## EXTRACTED TEXT
Like it’s been saying it will for about three years now, Baan Co NV is finally going to follow rival SAP AG by breaking up its monolithic Enterprise Resource Planning software into components, which it says will enable it to extend its products out into the enterprise beyond the traditional ERP systems. That’s certainly the only way Baan will be able to continue its 100% growth rate in the long term. Baan says the component strategy will make it easier for customers to migrate to new product releases, and to integrate third party applications – support from ISVs is key to this strategy. Likewise to enable customers to handle a stream of new product releases it, rather than turn to third party modules, it must package its software in such a way that users can easily and incrementally iterate their systems, using components. Baan says it will deliver the first of its components mid-1998 in Baan V, which will be packaged as discrete components for finance, warehousing and configuration. As well as applications, Baan will componentize its Business Object Interfaces and Extended Middleware Architecture, which will provide a framework for integrating both Baan and third party applications. The Putten, Netherlands company has also announced a new family of products for global supply chain planning, arising from its acquisition of Canadian Berclain Inc last year (CI No 2,916). The Baan SYNC series is designed to bridge the gap between transaction-based ERP systems and planning engines which enable resource optimization. The new suite comprises three integrated applications for constraint-based planning, scheduling and shop floor execution. These will also be available in the middle of next year. Baan says by providing this constraints-based planning, it will make it far easier for users to integrate into their Baan ERP systems, although those that want to keep their third party planning systems, will also be able to integrate with Baan through open interfaces. Baan says its V release adds twice the functionality in Baan IV but has 20% less code. 50% of Baan V code is new. Baan says it’s aiming to be a $2bn company by the year 2000 by mixing in new services.

Shopping in Europe

Baan Co NV’s latest acquisition, sales force automation software company Aurum Software Inc (CI No 3,161) has been out shopping itself, and has bought 75-person Danish firm Beologic A/S, a provider of interactive selling and sales configuration systems and the 100-strong Matrix, a reseller of sales force automation products with some 500 customers. The acquisitions will be accounted for as a pooling of stock interests, and should complete at the end of the month. Neither will be material to Baan’s earnings. The deal cements an OEM relationship between the two companies, and will see the release of stand alone sales configuration software for the desktop or the internet. The purchase also speeds Aurum’s expansion throughout Europe, bringing its total employees up to 600, 200 in Europe and 400 in the US. The company says it now has the largest sales force for front office applications in Europe. Beologic’s European customers include Bang and Olufsen, Ericsson Diax and ABB Robotics. Aurum also announced its acquisition of Martirx Holdings BV, a European sales automation provider.

## SUPPLIED INFORMATION
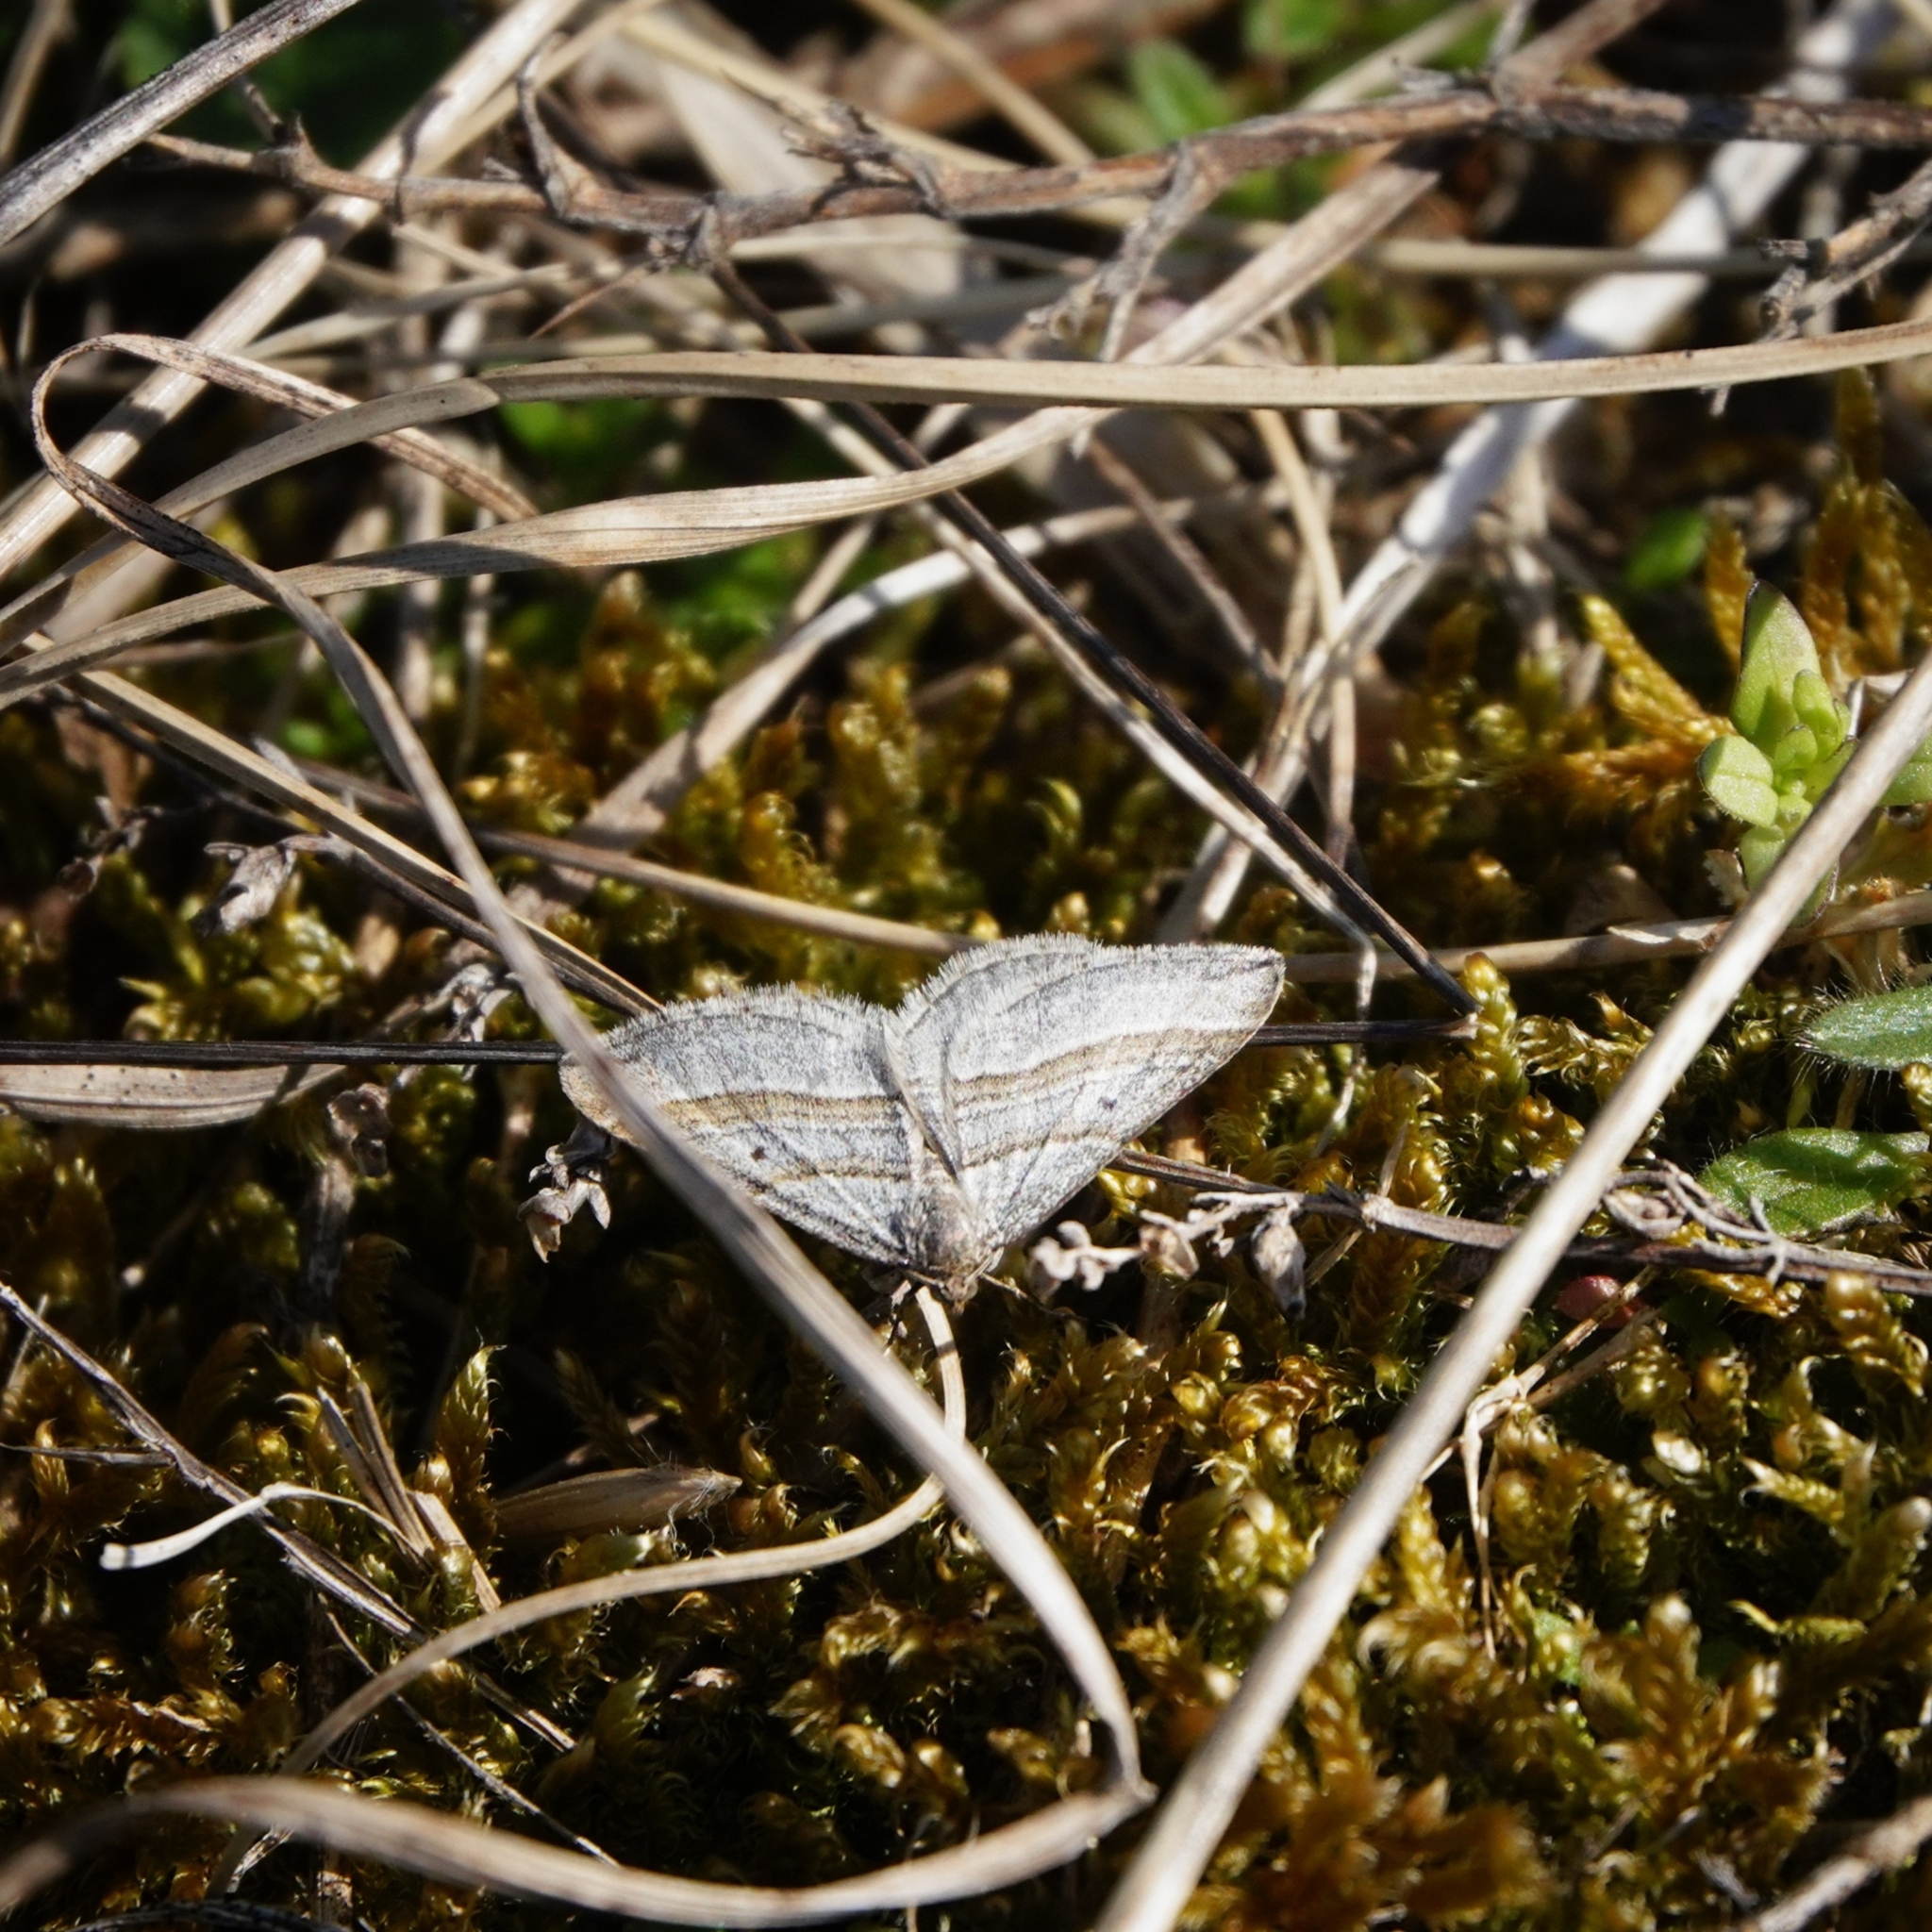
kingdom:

## EXERCISE
In the news text about Baan above, how much less code does Baan V have than Baan IV?

## EXPECTED ANSWER
Baan V has 20% less code than Baan IV.